--- Stored data ---

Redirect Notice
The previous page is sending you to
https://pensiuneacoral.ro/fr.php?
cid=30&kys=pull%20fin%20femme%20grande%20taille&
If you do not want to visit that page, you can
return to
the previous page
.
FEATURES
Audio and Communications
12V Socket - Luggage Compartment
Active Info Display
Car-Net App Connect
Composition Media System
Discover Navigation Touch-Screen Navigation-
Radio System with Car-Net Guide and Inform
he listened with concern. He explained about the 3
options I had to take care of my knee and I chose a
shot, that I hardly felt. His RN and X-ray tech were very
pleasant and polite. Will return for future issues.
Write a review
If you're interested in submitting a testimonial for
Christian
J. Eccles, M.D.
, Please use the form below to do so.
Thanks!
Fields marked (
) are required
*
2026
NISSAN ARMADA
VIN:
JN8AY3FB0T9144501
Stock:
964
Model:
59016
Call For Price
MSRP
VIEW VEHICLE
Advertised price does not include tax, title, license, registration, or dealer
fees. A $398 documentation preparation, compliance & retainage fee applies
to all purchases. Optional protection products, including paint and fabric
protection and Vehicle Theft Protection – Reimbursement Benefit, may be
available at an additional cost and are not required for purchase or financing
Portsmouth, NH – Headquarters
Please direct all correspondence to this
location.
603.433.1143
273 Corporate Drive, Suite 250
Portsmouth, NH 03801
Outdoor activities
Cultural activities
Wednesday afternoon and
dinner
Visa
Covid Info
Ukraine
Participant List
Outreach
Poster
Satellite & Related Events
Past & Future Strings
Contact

---

Requirement →
Reproduce the stretch from the start of the items through the line containing "Portsmouth, NH – Headquarters", substituting "shoulder" for "knee" and leaving everything else unchanged.

Task solution →
Redirect Notice
The previous page is sending you to
https://pensiuneacoral.ro/fr.php?
cid=30&kys=pull%20fin%20femme%20grande%20taille&
If you do not want to visit that page, you can
return to
the previous page
.
FEATURES
Audio and Communications
12V Socket - Luggage Compartment
Active Info Display
Car-Net App Connect
Composition Media System
Discover Navigation Touch-Screen Navigation-
Radio System with Car-Net Guide and Inform
he listened with concern. He explained about the 3
options I had to take care of my shoulder and I chose a
shot, that I hardly felt. His RN and X-ray tech were very
pleasant and polite. Will return for future issues.
Write a review
If you're interested in submitting a testimonial for
Christian
J. Eccles, M.D.
, Please use the form below to do so.
Thanks!
Fields marked (
) are required
*
2026
NISSAN ARMADA
VIN:
JN8AY3FB0T9144501
Stock:
964
Model:
59016
Call For Price
MSRP
VIEW VEHICLE
Advertised price does not include tax, title, license, registration, or dealer
fees. A $398 documentation preparation, compliance & retainage fee applies
to all purchases. Optional protection products, including paint and fabric
protection and Vehicle Theft Protection – Reimbursement Benefit, may be
available at an additional cost and are not required for purchase or financing
Portsmouth, NH – Headquarters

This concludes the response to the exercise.